I really enjoyed this post. In fact, this philosophy is behind not only the way I treat myself, but the way I parent my children. Treating them as human beings instead of little people "growing into adults" has proven to help me in more situations than I can count.
Interesting observation. I think it is important to highlight things that are taken for granted. There are seems to be an assumption that there is "the right way" to raise kids and that it should be constant from generation to generation. I'm not so sure that's the case...
Note that in reality, all parents are experimenting. Nobody _knows_ the right way to raise a child. I'm the father of a 3yr daughter but I dare not claim that my way is the right way...
This mindset is crucial. It doesn't make much to meet the bare minimum legal requirements of parenting. It takes a ton to produce thriving minds capable of excelling in the encroaching post-labor reality.
So many people treat parenthood as a checkmark on the mandatory itinerary of life and once they check it off they just "eat the cost" and pay to have the kids taken care of.
Both those parents, and the poor parents who cannot afford the state / capitalist solutions to child rearing, are being negligent. Kids need familial bonds and constant social contact with their kin group to thrive. You don't drop them at random daycares every day for eight hours starting at six months and produce healthy progeny.
Raising kids is at least a part time job for both parents. Not in monetary expenses, in time. Putting in less than that at any point before pubescence can be catastrophic to the growth of the child. But as a society, because that cost is for most people untenable, they still want to "fulfill their obligation" to past generations, and have kids they cannot adequately allocate time for and end up producing descendants who suffer throughout life for it.
It is an absolute real conversation that needs to be had, that the true cost of parenthood is astronomical in todays society, and that almost nobody is in a financial position to fulfill that obligation such that they aren't risking harm to the child.

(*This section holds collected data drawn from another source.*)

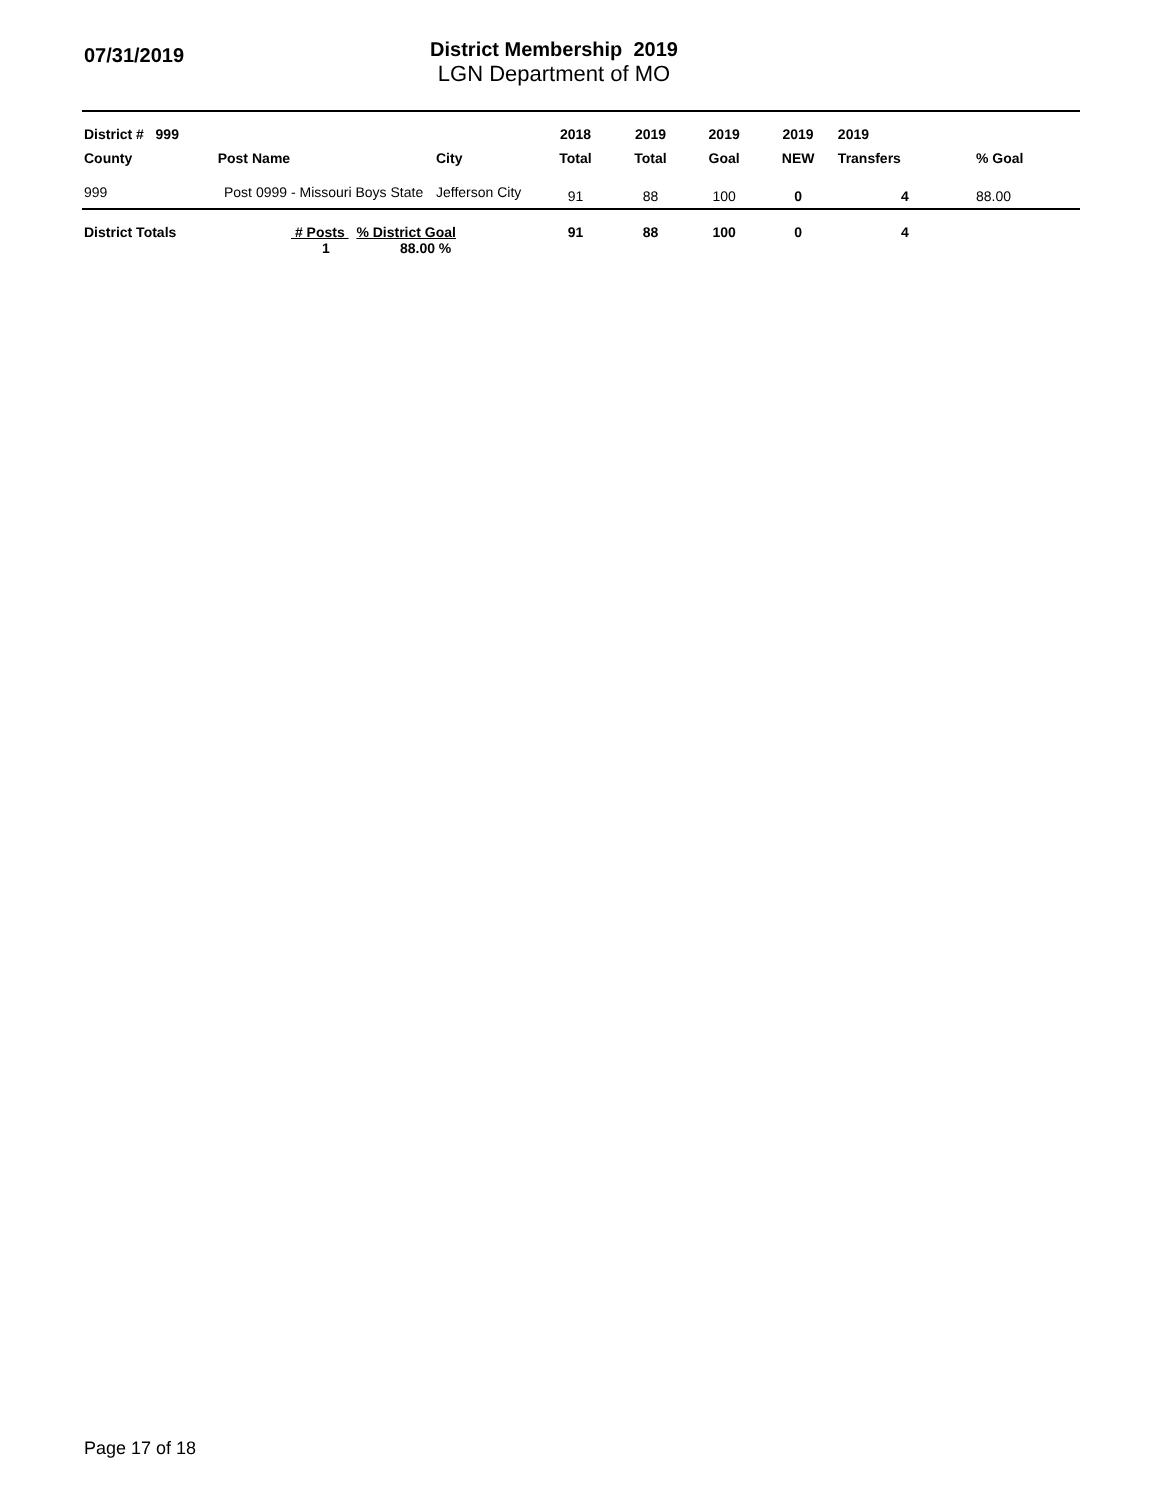07/31/2019
District Membership 2019
LGN Department of MO
| District # 999 | | | | 2018 | 2019 | 2019 | 2019 | 2019 | |
| --- | --- | --- | --- | --- | --- | --- | --- | --- | --- |
| County | Post | Name | City | Total | Total | Goal | NEW | Transfers | % Goal |
| 999 | Post 0999 - Missouri Boys State | | Jefferson City | 91 | 88 | 100 | 0 | 4 | 88.00 |
| District Totals | # Posts % District Goal 1 88.00 % | | | 91 | 88 | 100 | 0 | 4 | |
Page 17 of 18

We haven't had an adequate availability of time on the part of both parents to raise their children since 80% of the population were agrarian farmers* and we have seen rampant expanse of mental illness and maladjustment to society for it ever since.
* of course said farmers were very rarely good parents. Using your kids as hard labor from a young age, using violence as a coercion tactic against them, treating them like property and an investment rather than people, not feeding their curiosity or inquisitiveness out of your own ignorance and simple mindedness taught by your parents. It was a real mess that compulsory public education in part did a lot to stop, but that doesn't preclude the availability of parents and family being so critical to the well-being of young minds while also being absent from contemporary society for the vast majority of children.
I'm glad NYT writer and so many HN posters finally figured out the correct way to raise kids, and are sharing it here. I thought we'd have to wait another 5000 years for it.
It has been done for millions of years, within small tribal groups who all collectively observe child rearing from within overlapping multi generational families living in close proximity in a group of dwellings connected by walking paths. I think the article is spot-on. I'm speaking as the parent of a 3year old.
>This variance is also a big reason why there is no "one true way" of raising kids, and why you shouldn't take parenting authorities too seriously.
I have a 7mo old and, naturally, for the first couple months my wife and I drove ourselves bonkers worrying about whether or not we were any given task "the right way". I mean, don't get me wrong, we still check with his pediatrician and do basic online research about certain things, but for the most part you just develop an intuition about your kid and what their needs are.
Parenting has gotten extremely neurotic in the last 20 years. I can’t help but roll my eyes at most of the advice that’s considered essential these days.
Even the daycare wanted to go through their educational curriculum for 2 years olds and I just said just keep them alive and having fun please.
Not at all. With the powers of reflection and self-consideration, I can think back to how I was raised and make judgement calls on the merits of various parenting techniques that I experienced.
Presumably, in the case of first children, this is what parents have been doing since the dawn of time.
Interesting list but I'd considering being less prescriptive in the future. Hard for me to really buy in when the opinions shared are so explicitly hardline: "ideally, every day"; "never" (3x!); "always", "every single" (both 2x) "everything possible."
Part of the problem with today's parenting and why it's so demanding are these completely unreasonable expectations we are setting.